It was a child. It was the horrific deed of one person. It took us from light and joy into a place of fear and struggle and hope. We struggled, an innocent child going to get a movie with his buddies and taken in the night. This was the place in time that one family, one community, one world were thrown into the journey that has formed and changed so very many lives. We learned, we answered the challenge from Jacob’s family for us together to seek how to live with hope in a manner that I had never considered.
My husband and I were just in the beginning of parenting. Our son’s birthday celebration on a beautiful fall day ended for us with those who love and care for us gathering to celebrate life. Just a short drive away another family ended that night being tossed into a journey that would span decades. And that family chose the light and hope of life over the dark.
The Wetterlings for many of us are an incredible example of unselfish love and care, grace and hope. An unending witness to how we can respond to a horrific event. It was by their example we were in awe of a family that could have, in this painful event, turn in and away, but rather, they opened themselves. And by their living example, they led us in learning how we can continue to love with hope. I suspect it was a very intentional turning out and continuing to move the momentum forward with hope, to bring an innocent young boy home.
And now, as they mourn the death of their son in these past weeks, they again provide and gift the community with an amazing gathering to grieve and mourn. The Wetterlings provided a community service that took us from the pain of death into the hope of the future. The sensitivity to the enormous diversity and faith practices in our community, all combined to provide a place for sharing our loss. Reflecting on life using such a grand collaboration of spiritual forms — the Native American prayer, the Baha’i, Christian and beyond. The words of the family to express gratitude to the community and beyond were incredibly generous — to honor us in sharing this time of memorial. To, in their pain, bring us together with care and compassion was an incredible and selfless gift.
Jacob’s family has shown us in so many ways how I believe we are all called to live — in community, with and for others.
Patty provided us the witness to care and support others. “We wouldn’t have survived the past 27 years,” Patty said, “without the love and care and support. Jacob’s Hope will continue in the love and care and support we share with each other.”
She continued, to “every parent who is out there still searching….we’re still with you,” Patty said. “Jacob’s Hope will continue in our efforts to bring every missing person home. Every last one!”

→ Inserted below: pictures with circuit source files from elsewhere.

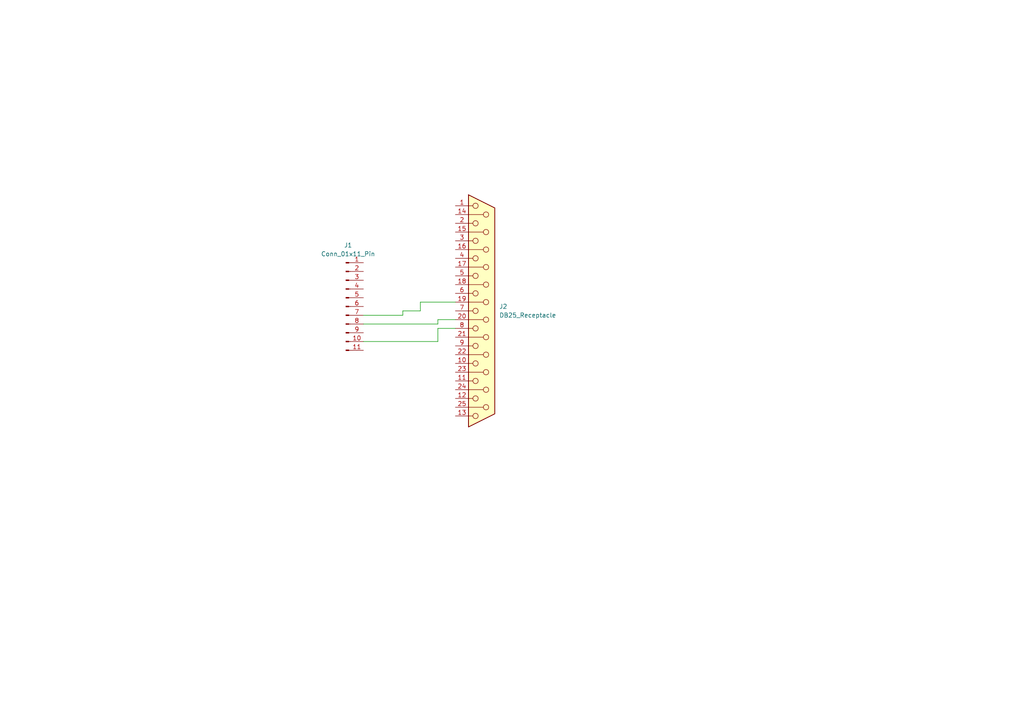
<source format=kicad_sch>
(kicad_sch (version 20230121) (generator eeschema)

  (uuid e6668145-0362-4475-9aa8-a07be47a54ff)

  (paper "A4")

  


  (wire (pts (xy 127 93.98) (xy 127 92.71))
    (stroke (width 0) (type default))
    (uuid 1aafa41d-c212-4f8a-83d1-2b1d97ff4ab5)
  )
  (wire (pts (xy 121.92 90.17) (xy 116.84 90.17))
    (stroke (width 0) (type default))
    (uuid 3c213855-06c5-4001-96d6-eab7de30d0b5)
  )
  (wire (pts (xy 105.41 93.98) (xy 127 93.98))
    (stroke (width 0) (type default))
    (uuid 41126f16-45b0-40c9-a580-4793d5f95efc)
  )
  (wire (pts (xy 127 99.06) (xy 105.41 99.06))
    (stroke (width 0) (type default))
    (uuid 8db09d81-f0b3-4b5a-9159-af27fd8535d7)
  )
  (wire (pts (xy 127 95.25) (xy 127 99.06))
    (stroke (width 0) (type default))
    (uuid 91f3c6a0-5354-40e2-b555-cbfcb9f04eb6)
  )
  (wire (pts (xy 121.92 90.17) (xy 121.92 87.63))
    (stroke (width 0) (type default))
    (uuid d09774fe-c246-47cf-b770-02e043b720a7)
  )
  (wire (pts (xy 132.08 95.25) (xy 127 95.25))
    (stroke (width 0) (type default))
    (uuid d11bb2f9-4571-4b32-8d5b-7139b13507fa)
  )
  (wire (pts (xy 116.84 91.44) (xy 105.41 91.44))
    (stroke (width 0) (type default))
    (uuid d66531e7-6b32-46b2-8af7-0852a79c5ca0)
  )
  (wire (pts (xy 121.92 87.63) (xy 132.08 87.63))
    (stroke (width 0) (type default))
    (uuid df4c1d2d-a621-44ce-8941-0afe1234003f)
  )
  (wire (pts (xy 116.84 90.17) (xy 116.84 91.44))
    (stroke (width 0) (type default))
    (uuid e53db4ca-5007-4f9e-b9a7-6969dc66b577)
  )
  (wire (pts (xy 127 92.71) (xy 132.08 92.71))
    (stroke (width 0) (type default))
    (uuid fc15de8f-00d7-4aa9-9bca-cd6eb7e16750)
  )

  (symbol (lib_id "Connector:DB25_Receptacle") (at 139.7 90.17 0) (unit 1)
    (in_bom yes) (on_board yes) (dnp no) (fields_autoplaced)
    (uuid 66fd59d1-2a31-4a40-8a86-a2c5dad2b9fb)
    (property "Reference" "J2" (at 144.78 88.9 0)
      (effects (font (size 1.27 1.27)) (justify left))
    )
    (property "Value" "DB25_Receptacle" (at 144.78 91.44 0)
      (effects (font (size 1.27 1.27)) (justify left))
    )
    (property "Footprint" "" (at 139.7 90.17 0)
      (effects (font (size 1.27 1.27)) hide)
    )
    (property "Datasheet" " ~" (at 139.7 90.17 0)
      (effects (font (size 1.27 1.27)) hide)
    )
    (pin "1" (uuid fa4f225c-5c53-486a-a8eb-51e2f72cdad9))
    (pin "10" (uuid b2d9e824-0744-4cdd-851c-39365da905a9))
    (pin "11" (uuid 5a9fa153-8497-4518-ade1-d8a3d5592fda))
    (pin "12" (uuid 241421a9-d245-4c64-8bc3-e515d1b19d1e))
    (pin "13" (uuid bac76d67-d2a9-4642-bf95-064bee2245e7))
    (pin "14" (uuid bb583744-353e-4e68-af17-12bd583627c0))
    (pin "15" (uuid b977bd8d-2861-4d88-ac97-19e3b47e6ee3))
    (pin "16" (uuid 50e5e3df-df7b-4fe3-b0c5-a5a384d99efd))
    (pin "17" (uuid c647e2f5-4c08-44a9-bad5-736f2db16a52))
    (pin "18" (uuid 16021173-1131-456f-84c8-d3a9d846a4fd))
    (pin "19" (uuid 7c9836cb-fb9f-42fb-a4db-5d520263c68e))
    (pin "2" (uuid b9537da4-ddc8-40e5-9282-c7d999489985))
    (pin "20" (uuid 3689da1d-a2d1-484b-bc03-a09f8db71d72))
    (pin "21" (uuid 2ea0edb3-37ee-49e0-905d-d0b063895743))
    (pin "22" (uuid a56b4ce3-5aa2-4d56-85db-619f907cfb51))
    (pin "23" (uuid b30d34f4-43b4-4d15-a8fc-af3bda6990b3))
    (pin "24" (uuid 8671221b-1684-42cb-90f2-e5706abb7b64))
    (pin "25" (uuid 7df64ff5-7edd-48bb-9896-718702d25882))
    (pin "3" (uuid a2eba254-91db-42a6-ae3f-4ee371e12e50))
    (pin "4" (uuid 7e64e0db-623b-4112-bd6b-2f379514ceb0))
    (pin "5" (uuid b4135dce-5470-4cc3-a51b-e115a214f128))
    (pin "6" (uuid 8a90dbbe-c9a3-4cb9-9c94-f6b51471e388))
    (pin "7" (uuid d180ac7d-69fc-4f41-92ea-24880008bc16))
    (pin "8" (uuid 277999a2-e2b7-4088-828c-d76e54fd92b0))
    (pin "9" (uuid 786b6453-62e2-46d3-8051-ac5a8b3938ab))
    (instances
      (project "mems-driver-v1"
        (path "/e6668145-0362-4475-9aa8-a07be47a54ff"
          (reference "J2") (unit 1)
        )
      )
    )
  )

  (symbol (lib_id "Connector:Conn_01x11_Pin") (at 100.33 88.9 0) (unit 1)
    (in_bom yes) (on_board yes) (dnp no) (fields_autoplaced)
    (uuid 95a8e980-df0c-41e8-8fbf-a6abcc124972)
    (property "Reference" "J1" (at 100.965 71.12 0)
      (effects (font (size 1.27 1.27)))
    )
    (property "Value" "Conn_01x11_Pin" (at 100.965 73.66 0)
      (effects (font (size 1.27 1.27)))
    )
    (property "Footprint" "" (at 100.33 88.9 0)
      (effects (font (size 1.27 1.27)) hide)
    )
    (property "Datasheet" "~" (at 100.33 88.9 0)
      (effects (font (size 1.27 1.27)) hide)
    )
    (pin "1" (uuid 5331f279-0d68-45ec-adcc-a605327e7918))
    (pin "10" (uuid 1de68833-f47a-4b17-a30d-eea4037dc589))
    (pin "11" (uuid 23ce33f8-d926-4974-b3cc-9e847bf55765))
    (pin "2" (uuid 15efbd17-9b8b-4ece-8cfa-aa4d465d1888))
    (pin "3" (uuid 75a395c0-7b8d-4486-ac67-af337cd44f9a))
    (pin "4" (uuid f25829e4-ec02-4754-aeca-896dc5b6d0f7))
    (pin "5" (uuid f5aff6cd-8391-4a46-9e92-452a2c1a5d33))
    (pin "6" (uuid 7b02b3a4-2a4d-476a-b200-ae884ce225fb))
    (pin "7" (uuid a18f6783-86b6-4cfc-91bd-fbf3d55b606e))
    (pin "8" (uuid 24e51f29-7e59-4247-887d-70088b8860ec))
    (pin "9" (uuid 3748e21a-39bc-4fc4-93a0-1340bedc967c))
    (instances
      (project "mems-driver-v1"
        (path "/e6668145-0362-4475-9aa8-a07be47a54ff"
          (reference "J1") (unit 1)
        )
      )
    )
  )

  (sheet_instances
    (path "/" (page "1"))
  )
)

</source>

The music and readings of the service for me reflected the call of Christ of love and care for one another. It set forth a strong reminder that the call of our Catholic baptism to live in the light of Christ is real and for every one of us.
Red Grammer’s song reminded us, “…black or white, red or tan…we are part of the family of man.” We are called by Christ to love and serve one another. There are no conditions on God’s command, there are no “time outs” from Jesus’ teaching — we are called to love and serve.
As the song written by Douglas Wood proclaims, “We are Jacob’s Hope.” As we grieve and mourn the death of Jacob, we now have the opportunity to once again decide how we will live. Do we choose to live with hope or despair? Do we choose to live in the light even on the days that the darkness seems to overcome the glimmer?
Christ calls us to shine the light. Together I believe the light of the Son will overcome any evil and challenges that come into each of our lives.
I choose to live with hope and light. I choose the Son. I hope you do as well.